TASK DETAILS:
Please write out every line in each of the rows below, keeping the wording, spelling, punctuation, and line breaks unchanged.

EXCERPTED DATA:
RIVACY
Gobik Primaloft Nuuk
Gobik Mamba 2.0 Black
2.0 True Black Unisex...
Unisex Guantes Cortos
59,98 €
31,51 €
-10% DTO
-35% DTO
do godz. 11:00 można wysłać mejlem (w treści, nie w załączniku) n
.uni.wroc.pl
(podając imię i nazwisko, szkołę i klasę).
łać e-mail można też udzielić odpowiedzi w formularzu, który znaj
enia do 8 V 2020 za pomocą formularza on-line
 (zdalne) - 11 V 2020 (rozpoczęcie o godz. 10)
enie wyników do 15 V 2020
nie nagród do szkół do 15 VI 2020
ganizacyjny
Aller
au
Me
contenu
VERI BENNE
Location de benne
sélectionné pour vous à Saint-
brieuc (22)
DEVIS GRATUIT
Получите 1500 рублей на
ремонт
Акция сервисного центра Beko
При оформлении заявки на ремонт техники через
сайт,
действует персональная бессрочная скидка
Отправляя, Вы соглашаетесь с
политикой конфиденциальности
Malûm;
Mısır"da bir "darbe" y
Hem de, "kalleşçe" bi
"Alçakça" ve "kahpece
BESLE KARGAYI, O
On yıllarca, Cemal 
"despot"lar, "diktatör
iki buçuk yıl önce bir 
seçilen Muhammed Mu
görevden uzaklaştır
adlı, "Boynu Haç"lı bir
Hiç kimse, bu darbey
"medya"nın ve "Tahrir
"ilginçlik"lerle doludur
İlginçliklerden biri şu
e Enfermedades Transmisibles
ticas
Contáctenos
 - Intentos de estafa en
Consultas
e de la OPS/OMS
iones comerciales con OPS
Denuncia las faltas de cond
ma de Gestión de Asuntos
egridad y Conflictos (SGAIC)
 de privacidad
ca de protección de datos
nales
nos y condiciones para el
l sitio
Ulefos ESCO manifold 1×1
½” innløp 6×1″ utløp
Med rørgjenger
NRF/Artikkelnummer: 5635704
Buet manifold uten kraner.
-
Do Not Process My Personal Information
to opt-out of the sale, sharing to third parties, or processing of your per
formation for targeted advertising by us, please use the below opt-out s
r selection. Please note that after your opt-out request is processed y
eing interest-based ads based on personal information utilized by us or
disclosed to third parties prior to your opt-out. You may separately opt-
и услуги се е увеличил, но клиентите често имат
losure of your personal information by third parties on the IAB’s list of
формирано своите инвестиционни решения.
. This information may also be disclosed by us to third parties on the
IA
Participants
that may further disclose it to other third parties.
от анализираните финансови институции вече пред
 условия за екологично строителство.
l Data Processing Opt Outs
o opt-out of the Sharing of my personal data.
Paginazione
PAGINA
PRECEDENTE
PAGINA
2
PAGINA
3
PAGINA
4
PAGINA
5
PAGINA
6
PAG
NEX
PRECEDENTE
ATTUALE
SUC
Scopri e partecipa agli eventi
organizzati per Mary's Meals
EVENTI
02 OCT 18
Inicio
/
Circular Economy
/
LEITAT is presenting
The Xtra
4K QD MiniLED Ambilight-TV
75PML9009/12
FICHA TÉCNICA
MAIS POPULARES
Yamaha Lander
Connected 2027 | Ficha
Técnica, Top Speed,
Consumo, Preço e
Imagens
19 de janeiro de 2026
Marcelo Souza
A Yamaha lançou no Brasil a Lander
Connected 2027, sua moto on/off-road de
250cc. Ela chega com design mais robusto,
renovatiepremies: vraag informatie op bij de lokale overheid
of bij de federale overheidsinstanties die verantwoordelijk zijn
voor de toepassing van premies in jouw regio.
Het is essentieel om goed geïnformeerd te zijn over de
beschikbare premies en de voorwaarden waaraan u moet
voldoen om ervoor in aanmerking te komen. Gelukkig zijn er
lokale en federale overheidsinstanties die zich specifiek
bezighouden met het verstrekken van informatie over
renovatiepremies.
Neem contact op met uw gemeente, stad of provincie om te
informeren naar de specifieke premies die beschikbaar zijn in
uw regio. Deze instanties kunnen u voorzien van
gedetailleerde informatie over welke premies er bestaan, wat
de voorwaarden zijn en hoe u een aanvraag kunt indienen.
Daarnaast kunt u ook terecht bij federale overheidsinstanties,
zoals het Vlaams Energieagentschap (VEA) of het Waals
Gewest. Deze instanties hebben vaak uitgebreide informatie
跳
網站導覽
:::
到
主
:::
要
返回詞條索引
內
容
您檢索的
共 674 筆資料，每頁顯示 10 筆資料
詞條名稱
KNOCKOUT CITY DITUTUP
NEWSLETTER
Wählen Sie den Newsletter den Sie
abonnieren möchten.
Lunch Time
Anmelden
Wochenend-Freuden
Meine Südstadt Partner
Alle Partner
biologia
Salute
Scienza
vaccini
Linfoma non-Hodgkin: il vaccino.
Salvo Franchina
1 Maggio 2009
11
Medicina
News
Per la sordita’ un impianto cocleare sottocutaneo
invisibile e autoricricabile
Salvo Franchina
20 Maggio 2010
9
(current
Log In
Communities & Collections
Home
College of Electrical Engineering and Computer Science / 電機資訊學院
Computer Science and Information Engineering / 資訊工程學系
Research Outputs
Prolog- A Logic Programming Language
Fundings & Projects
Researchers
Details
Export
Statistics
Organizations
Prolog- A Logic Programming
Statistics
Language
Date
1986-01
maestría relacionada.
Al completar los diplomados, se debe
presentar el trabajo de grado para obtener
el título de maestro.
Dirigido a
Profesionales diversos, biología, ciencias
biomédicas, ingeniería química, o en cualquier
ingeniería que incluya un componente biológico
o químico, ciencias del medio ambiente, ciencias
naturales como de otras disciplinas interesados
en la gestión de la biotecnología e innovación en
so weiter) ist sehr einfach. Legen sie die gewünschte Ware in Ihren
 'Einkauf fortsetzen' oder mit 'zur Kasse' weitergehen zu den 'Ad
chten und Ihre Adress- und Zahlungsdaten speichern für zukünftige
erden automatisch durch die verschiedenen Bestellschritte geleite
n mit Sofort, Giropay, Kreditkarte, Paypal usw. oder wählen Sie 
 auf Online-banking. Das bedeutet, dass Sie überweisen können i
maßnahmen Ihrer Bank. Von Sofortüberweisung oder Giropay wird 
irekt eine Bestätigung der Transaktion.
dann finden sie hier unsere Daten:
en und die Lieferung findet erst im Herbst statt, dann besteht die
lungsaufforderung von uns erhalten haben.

EXERCISE RESPONSE:
RIVACY
Gobik Primaloft Nuuk
Gobik Mamba 2.0 Black
2.0 True Black Unisex...
Unisex Guantes Cortos
59,98 €
31,51 €
-10% DTO
-35% DTO
do godz. 11:00 można wysłać mejlem (w treści, nie w załączniku) n
.uni.wroc.pl
(podając imię i nazwisko, szkołę i klasę).
łać e-mail można też udzielić odpowiedzi w formularzu, który znaj
enia do 8 V 2020 za pomocą formularza on-line
 (zdalne) - 11 V 2020 (rozpoczęcie o godz. 10)
enie wyników do 15 V 2020
nie nagród do szkół do 15 VI 2020
ganizacyjny
Aller
au
Me
contenu
VERI BENNE
Location de benne
sélectionné pour vous à Saint-
brieuc (22)
DEVIS GRATUIT
Получите 1500 рублей на
ремонт
Акция сервисного центра Beko
При оформлении заявки на ремонт техники через
сайт,
действует персональная бессрочная скидка
Отправляя, Вы соглашаетесь с
политикой конфиденциальности
Malûm;
Mısır"da bir "darbe" y
Hem de, "kalleşçe" bi
"Alçakça" ve "kahpece
BESLE KARGAYI, O
On yıllarca, Cemal 
"despot"lar, "diktatör
iki buçuk yıl önce bir 
seçilen Muhammed Mu
görevden uzaklaştır
adlı, "Boynu Haç"lı bir
Hiç kimse, bu darbey
"medya"nın ve "Tahrir
"ilginçlik"lerle doludur
İlginçliklerden biri şu
e Enfermedades Transmisibles
ticas
Contáctenos
 - Intentos de estafa en
Consultas
e de la OPS/OMS
iones comerciales con OPS
Denuncia las faltas de cond
ma de Gestión de Asuntos
egridad y Conflictos (SGAIC)
 de privacidad
ca de protección de datos
nales
nos y condiciones para el
l sitio
Ulefos ESCO manifold 1×1
½” innløp 6×1″ utløp
Med rørgjenger
NRF/Artikkelnummer: 5635704
Buet manifold uten kraner.
-
Do Not Process My Personal Information
to opt-out of the sale, sharing to third parties, or processing of your per
formation for targeted advertising by us, please use the below opt-out s
r selection. Please note that after your opt-out request is processed y
eing interest-based ads based on personal information utilized by us or
disclosed to third parties prior to your opt-out. You may separately opt-
и услуги се е увеличил, но клиентите често имат
losure of your personal information by third parties on the IAB’s list of
формирано своите инвестиционни решения.
. This information may also be disclosed by us to third parties on the
IA
Participants
that may further disclose it to other third parties.
от анализираните финансови институции вече пред
 условия за екологично строителство.
l Data Processing Opt Outs
o opt-out of the Sharing of my personal data.
Paginazione
PAGINA
PRECEDENTE
PAGINA
2
PAGINA
3
PAGINA
4
PAGINA
5
PAGINA
6
PAG
NEX
PRECEDENTE
ATTUALE
SUC
Scopri e partecipa agli eventi
organizzati per Mary's Meals
EVENTI
02 OCT 18
Inicio
/
Circular Economy
/
LEITAT is presenting
The Xtra
4K QD MiniLED Ambilight-TV
75PML9009/12
FICHA TÉCNICA
MAIS POPULARES
Yamaha Lander
Connected 2027 | Ficha
Técnica, Top Speed,
Consumo, Preço e
Imagens
19 de janeiro de 2026
Marcelo Souza
A Yamaha lançou no Brasil a Lander
Connected 2027, sua moto on/off-road de
250cc. Ela chega com design mais robusto,
renovatiepremies: vraag informatie op bij de lokale overheid
of bij de federale overheidsinstanties die verantwoordelijk zijn
voor de toepassing van premies in jouw regio.
Het is essentieel om goed geïnformeerd te zijn over de
beschikbare premies en de voorwaarden waaraan u moet
voldoen om ervoor in aanmerking te komen. Gelukkig zijn er
lokale en federale overheidsinstanties die zich specifiek
bezighouden met het verstrekken van informatie over
renovatiepremies.
Neem contact op met uw gemeente, stad of provincie om te
informeren naar de specifieke premies die beschikbaar zijn in
uw regio. Deze instanties kunnen u voorzien van
gedetailleerde informatie over welke premies er bestaan, wat
de voorwaarden zijn en hoe u een aanvraag kunt indienen.
Daarnaast kunt u ook terecht bij federale overheidsinstanties,
zoals het Vlaams Energieagentschap (VEA) of het Waals
Gewest. Deze instanties hebben vaak uitgebreide informatie
跳
網站導覽
:::
到
主
:::
要
返回詞條索引
內
容
您檢索的
共 674 筆資料，每頁顯示 10 筆資料
詞條名稱
KNOCKOUT CITY DITUTUP
NEWSLETTER
Wählen Sie den Newsletter den Sie
abonnieren möchten.
Lunch Time
Anmelden
Wochenend-Freuden
Meine Südstadt Partner
Alle Partner
biologia
Salute
Scienza
vaccini
Linfoma non-Hodgkin: il vaccino.
Salvo Franchina
1 Maggio 2009
11
Medicina
News
Per la sordita’ un impianto cocleare sottocutaneo
invisibile e autoricricabile
Salvo Franchina
20 Maggio 2010
9
(current
Log In
Communities & Collections
Home
College of Electrical Engineering and Computer Science / 電機資訊學院
Computer Science and Information Engineering / 資訊工程學系
Research Outputs
Prolog- A Logic Programming Language
Fundings & Projects
Researchers
Details
Export
Statistics
Organizations
Prolog- A Logic Programming
Statistics
Language
Date
1986-01
maestría relacionada.
Al completar los diplomados, se debe
presentar el trabajo de grado para obtener
el título de maestro.
Dirigido a
Profesionales diversos, biología, ciencias
biomédicas, ingeniería química, o en cualquier
ingeniería que incluya un componente biológico
o químico, ciencias del medio ambiente, ciencias
naturales como de otras disciplinas interesados
en la gestión de la biotecnología e innovación en
so weiter) ist sehr einfach. Legen sie die gewünschte Ware in Ihren
 'Einkauf fortsetzen' oder mit 'zur Kasse' weitergehen zu den 'Ad
chten und Ihre Adress- und Zahlungsdaten speichern für zukünftige
erden automatisch durch die verschiedenen Bestellschritte geleite
n mit Sofort, Giropay, Kreditkarte, Paypal usw. oder wählen Sie 
 auf Online-banking. Das bedeutet, dass Sie überweisen können i
maßnahmen Ihrer Bank. Von Sofortüberweisung oder Giropay wird 
irekt eine Bestätigung der Transaktion.
dann finden sie hier unsere Daten:
en und die Lieferung findet erst im Herbst statt, dann besteht die
lungsaufforderung von uns erhalten haben.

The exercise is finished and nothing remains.